But Did it Happen?

FORGET, FOR A MOMENT, WHAT GENESIS MIGHT mean. Did any of it actually happen? The scholarly consensus is that no evidence, archeological or otherwise, exists for the first 11 chapters: nothing for the Creation, of course, nor anything credible for Eden, the Flood or the Tower of Babel.

But starting with chapter 12, which introduces Abraham, Genesis starts reading like good historical fiction, reflecting the places, culture and customs of the second millennium B.C., says archeologist Amihai Mazar of Hebrew University in Jerusalem. (Genesis was compiled much later, however--between the 10th and fifth centuries B.C.) In chapter 13, for instance, when Lot, son of Abraham's dead brother, parts company with his uncle and strikes out for ""the whole plain of the Jordan,'' he saw ""that all of it was well-watered.'' Archeologists, notes Robert Alter in his new translation of and commentary on Genesis,* ""have in fact discovered traces of an ancient irrigation system in the plain of the Jordan.'' When Lot sits ""in the gate of Sodom'' in chapter 19, the reference is to a large chamber in the gateway of Canaanite cities, where residents would gossip, transact business and settle legal matters. And Egyptian records show that peasants paid a 20 percent tax on crops; Joseph, in chapter 47, orders that ""when the harvests come, you shall give a fifth to Pharaoh.''

Even the more bizarre (to modern sensibilities) stories mesh with historical records. When Sarah, unable to conceive, asks Abraham to ""come to bed with my slavegirl [Hagar],'' she isn't making it up as she goes. Clay tablets from the Mesopotamian town of Nuzi, dating from about 1400 B.C., record marriage contracts that make exactly such a provision. ""If [the wife] does not bear,'' reads one, ""[she] shall acquire a [slave girl] as a wife for [the husband].'' The Nuzi tablets also record a case of a firstborn selling his birthright to his brother, as Esau did to Jacob, says Biblical scholar Nahum Sarna of Brandeis University: one son agreed to ""part with his future inheritance share for three sheep received immediately from his brother Tupkitilla.'' The writers of Genesis even kept their prices in line with those of the Middle Bronze Age (2000 to 1550 B.C.). The 20 silver shekels for which Joseph's brothers sold him into slavery matches the price of adult male slaves recorded in the laws of Hammurabi (1792 to 1750 B.C.), says Egyptologist Kenneth Kitchen of the University of Liverpool.

Most of the patriarchs' stories take place in and around the hill country of Palestine. This area flourished during the Middle Bronze, with the establishment of ""a prosperous urban culture with pastoral clans living in between the cities,'' says Mazar. That is exactly the picture Genesis paints. Haran, where Abraham once lived, was an important trade city in the second millennium B.C., according to Mesopotamian tablets. Shechem, where Jacob's sons grazed their herds, was excavated in the 1960s and shown to have been a Middle Bronze walled city. Joseph's rise to power in Pharaoh's court is also an accurate echo of ancient Egyptian politics. Starting in the 17th century B.C., the Hyksos, a Semitic people from Canaan, ruled Lower Egypt.

For all of these ""correspondences,'' as Mazar calls them, drawing direct connections between archeological finds and the narrative details of Genesis is dangerous. An archeologist excavating a well at Beersheba in the 1970s concluded that it was either the one found by the slave Hagar, banished into the wilderness by Abraham (chapter 21), or dug by Isaac's servants (chapter 26). But that interpretation collapsed with the discovery that it dates only to the second century B.C. The Tomb of the Patriarchs in Hebron, supposed resting place of Sarah, Abraham, Isaac, Rebekah, Jacob and Leah, may be in the same category.

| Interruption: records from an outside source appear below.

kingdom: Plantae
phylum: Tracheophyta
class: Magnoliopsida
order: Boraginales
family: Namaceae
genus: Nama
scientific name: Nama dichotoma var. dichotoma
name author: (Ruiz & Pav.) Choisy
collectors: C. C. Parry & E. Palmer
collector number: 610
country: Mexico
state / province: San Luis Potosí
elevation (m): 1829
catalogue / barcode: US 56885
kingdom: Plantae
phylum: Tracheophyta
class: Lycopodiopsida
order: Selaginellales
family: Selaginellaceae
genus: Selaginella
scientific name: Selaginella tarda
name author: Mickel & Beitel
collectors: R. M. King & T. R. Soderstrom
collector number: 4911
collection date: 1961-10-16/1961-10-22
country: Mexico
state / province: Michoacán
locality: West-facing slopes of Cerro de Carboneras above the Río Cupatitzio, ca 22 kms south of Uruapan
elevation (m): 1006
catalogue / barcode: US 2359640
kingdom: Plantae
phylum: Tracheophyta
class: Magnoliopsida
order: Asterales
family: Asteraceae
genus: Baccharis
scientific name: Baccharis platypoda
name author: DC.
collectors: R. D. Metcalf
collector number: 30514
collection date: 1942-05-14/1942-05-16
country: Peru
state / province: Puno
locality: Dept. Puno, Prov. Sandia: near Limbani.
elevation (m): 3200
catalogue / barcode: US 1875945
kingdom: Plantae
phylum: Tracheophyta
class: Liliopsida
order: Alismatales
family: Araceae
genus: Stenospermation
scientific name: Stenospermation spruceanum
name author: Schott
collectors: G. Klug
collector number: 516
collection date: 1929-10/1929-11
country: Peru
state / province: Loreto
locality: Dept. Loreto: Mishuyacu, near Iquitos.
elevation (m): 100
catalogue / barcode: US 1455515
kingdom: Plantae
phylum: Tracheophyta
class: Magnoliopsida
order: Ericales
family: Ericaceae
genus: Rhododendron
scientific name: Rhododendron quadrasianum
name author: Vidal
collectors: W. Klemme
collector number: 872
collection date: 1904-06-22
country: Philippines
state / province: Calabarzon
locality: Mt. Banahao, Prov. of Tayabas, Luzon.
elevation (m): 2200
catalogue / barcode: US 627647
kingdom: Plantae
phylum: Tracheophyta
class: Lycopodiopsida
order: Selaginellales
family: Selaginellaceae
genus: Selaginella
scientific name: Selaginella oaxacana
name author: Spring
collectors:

After the 1967 war, Israeli Defense Minister Moshe Dayan took a slender 12-year-old to the mosque above the purported tomb. The girl slipped through a hole in the floor and found... piles of coins and prayer notes dropped by the Islamic faith- ful. The cave has never been scien- tifically excavated. A 12th-century monk, though, supposedly spirited away some bones.

Genesis suffers from several glaring anachronisms. Chapter 21 refers to Abraham's sojourning in ""the land of the Philistines,'' even though these seafarers from Crete did not invade coastal Canaan until some 400 years after the patriarchal period is thought to have ended. In chapter 24, Abraham's servant goes to seek a bride for Isaac with a retinue of 10 camels, but these beasts were not introduced to the region until around 1100 B.C. Such slips likely got in because the writers inserted facts of their own times, perhaps a millennium later, into their narratives. Anachronisms aside, ""the more we learn about customs and conditions in the early second millennium,'' says Kitchen, ""the more we find that the narratives [of Genesis] reflect them.''

The protagonists of Genesis may or may not have existed, but stone tablets show that the places they traveled in and the customs they followed existed in the Middle Bronze Age.